Keep making it half again-and-again iteratively.
You may get a Sequence like this :
$1,\frac{1}{2},\frac{1}{4},\frac{1}{8},\frac{1}{16},\frac{1}{32},\frac{1}{64},\frac{1}{128},\frac{1}{256},\frac{1}{512},\frac{1}{1024},\frac{1}{2048}, \cdots$
It will never become $0$ but get arbitrarily close to that.
[ Calculators will eventually show $0$ even though that is not Exact ]
Choose some Positive Number $X$ & raise it to the Power of the Sequence element-by-element.
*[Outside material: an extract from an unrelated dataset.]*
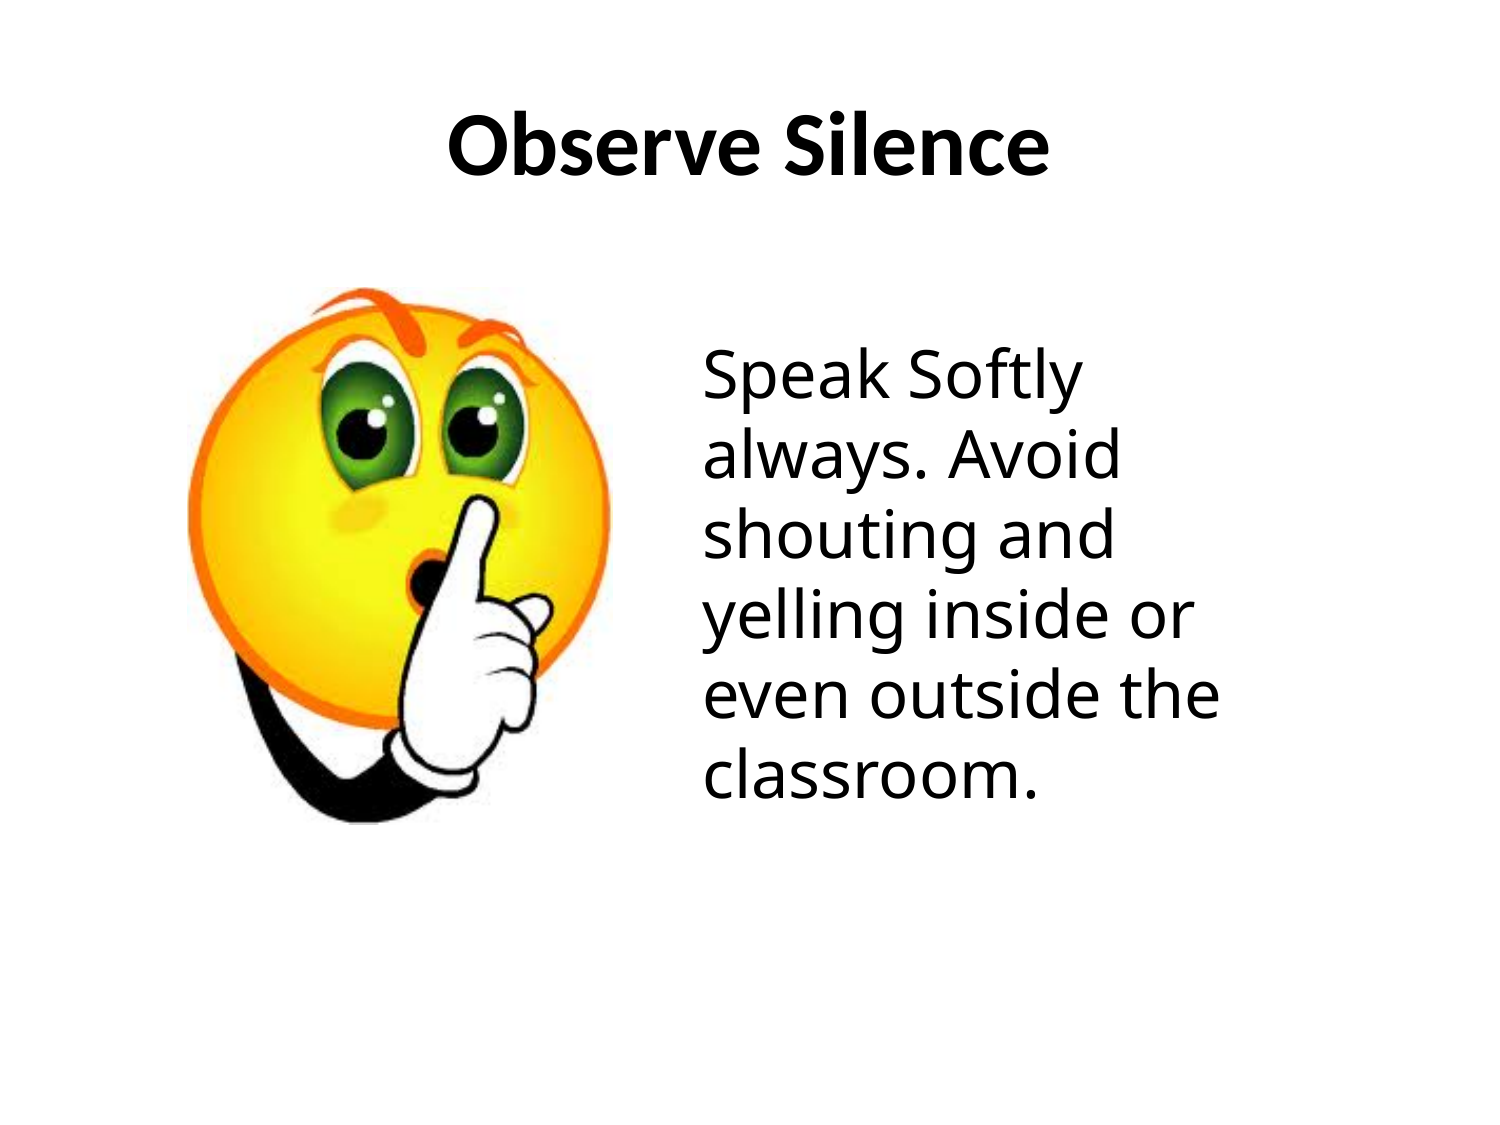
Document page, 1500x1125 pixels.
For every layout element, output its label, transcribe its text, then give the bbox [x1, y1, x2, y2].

text_box Speak Softly always. Avoid shouting and yelling inside or even outside the classroom. [687, 324, 1263, 820]
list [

You may get a new Sequence like this :
$X^{1},X^{\frac{1}{2}},X^{\frac{1}{4}},X^{\frac{1}{8}},X^{\frac{1}{16}},X^{\frac{1}{32}},X^{\frac{1}{64}},X^{\frac{1}{128}},X^{\frac{1}{256}},X^{\frac{1}{512}},X^{\frac{1}{1024}},X^{\frac{1}{2048}}, \cdots$
This new Sequence will never become $X^{0}$ but will get arbitrarily close that that.
We know that $X^{0}=1$ when $X$ is a Positive Number.
In other words, the new Sequence will get arbitrarily close to $1$ but never become that value.
[ Calculators will eventually show $1$ even though that is not Exact ]
This is what you observe by the repetitive Square root on the same Positive Number.
Taking Square root is Equivalent to raising by Power $\frac{1}{2}$ & the Powers keep getting smaller-and-smaller on repetition.
When $X=0$ , we will always get $0$ on Square rooting.
When $X$ is a Negative Number , we will get Imaginary Numbers or Complex Numbers on Square rooting.